## Instructions for the task
Nothing goes in the answer except the line that contains "X192350Y203200D03*" and the lines after it to the end of the material below, unchanged.
* * * * * * * * *
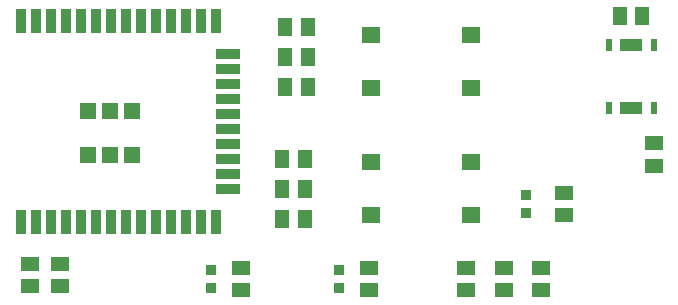
<source format=gbr>
G04 EAGLE Gerber RS-274X export*
G75*
%MOMM*%
%FSLAX34Y34*%
%LPD*%
%INSolderpaste Top*%
%IPPOS*%
%AMOC8*
5,1,8,0,0,1.08239X$1,22.5*%
G01*
%ADD10R,1.300000X1.500000*%
%ADD11R,1.500000X1.300000*%
%ADD12R,0.600000X1.050000*%
%ADD13R,1.870000X1.050000*%
%ADD14R,0.950000X0.950000*%
%ADD15R,1.600000X1.400000*%
%ADD16R,0.900000X2.000000*%
%ADD17R,2.000000X0.900000*%
%ADD18R,1.330000X1.330000*%


D10*
X523900Y260350D03*
X542900Y260350D03*
D11*
X552450Y153010D03*
X552450Y134010D03*
D12*
X514350Y182800D03*
D13*
X533400Y182800D03*
D12*
X552450Y182800D03*
X552450Y236300D03*
D13*
X533400Y236300D03*
D12*
X514350Y236300D03*
D14*
X444500Y94100D03*
X444500Y109100D03*
D10*
X257150Y139700D03*
X238150Y139700D03*
X259690Y200660D03*
X240690Y200660D03*
D11*
X457200Y28600D03*
X457200Y47600D03*
D15*
X313600Y91800D03*
X397600Y91800D03*
X313600Y136800D03*
X397600Y136800D03*
X313600Y199750D03*
X397600Y199750D03*
X313600Y244750D03*
X397600Y244750D03*
D16*
X17250Y86450D03*
X29950Y86450D03*
X42650Y86450D03*
X55350Y86450D03*
X68050Y86450D03*
X80750Y86450D03*
X93450Y86450D03*
X106150Y86450D03*
X118850Y86450D03*
X131550Y86450D03*
X144250Y86450D03*
X156950Y86450D03*
X169650Y86450D03*
X182350Y86450D03*
D17*
X192350Y114300D03*
X192350Y127000D03*
X192350Y139700D03*
X192350Y152400D03*
X192350Y165100D03*
X192350Y177800D03*
X192350Y190500D03*
X192350Y203200D03*
X192350Y215900D03*
X192350Y228600D03*
D16*
X182350Y256450D03*
X169650Y256450D03*
X156950Y256450D03*
X144250Y256450D03*
X131550Y256450D03*
X118850Y256450D03*
X106150Y256450D03*
X93450Y256450D03*
X80750Y256450D03*
X68050Y256450D03*
X55350Y256450D03*
X42650Y256450D03*
X29950Y256450D03*
X17250Y256450D03*
D18*
X73900Y143100D03*
X73900Y179800D03*
X92250Y143100D03*
X92250Y179800D03*
X110600Y143100D03*
X110600Y179800D03*
D14*
X177800Y45600D03*
X177800Y30600D03*
X285750Y30600D03*
X285750Y45600D03*
D11*
X203200Y28600D03*
X203200Y47600D03*
X311150Y47600D03*
X311150Y28600D03*
D10*
X238150Y88900D03*
X257150Y88900D03*
X257150Y114300D03*
X238150Y114300D03*
X240690Y251460D03*
X259690Y251460D03*
X259690Y226060D03*
X240690Y226060D03*
D11*
X393700Y47600D03*
X393700Y28600D03*
X425450Y28600D03*
X425450Y47600D03*
X24384Y50648D03*
X24384Y31648D03*
X49784Y50648D03*
X49784Y31648D03*
X476250Y111100D03*
X476250Y92100D03*
M02*

</source>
* * * * * * * * *
## Task response
X192350Y203200D03*
X192350Y215900D03*
X192350Y228600D03*
D16*
X182350Y256450D03*
X169650Y256450D03*
X156950Y256450D03*
X144250Y256450D03*
X131550Y256450D03*
X118850Y256450D03*
X106150Y256450D03*
X93450Y256450D03*
X80750Y256450D03*
X68050Y256450D03*
X55350Y256450D03*
X42650Y256450D03*
X29950Y256450D03*
X17250Y256450D03*
D18*
X73900Y143100D03*
X73900Y179800D03*
X92250Y143100D03*
X92250Y179800D03*
X110600Y143100D03*
X110600Y179800D03*
D14*
X177800Y45600D03*
X177800Y30600D03*
X285750Y30600D03*
X285750Y45600D03*
D11*
X203200Y28600D03*
X203200Y47600D03*
X311150Y47600D03*
X311150Y28600D03*
D10*
X238150Y88900D03*
X257150Y88900D03*
X257150Y114300D03*
X238150Y114300D03*
X240690Y251460D03*
X259690Y251460D03*
X259690Y226060D03*
X240690Y226060D03*
D11*
X393700Y47600D03*
X393700Y28600D03*
X425450Y28600D03*
X425450Y47600D03*
X24384Y50648D03*
X24384Y31648D03*
X49784Y50648D03*
X49784Y31648D03*
X476250Y111100D03*
X476250Y92100D03*
M02*

</source>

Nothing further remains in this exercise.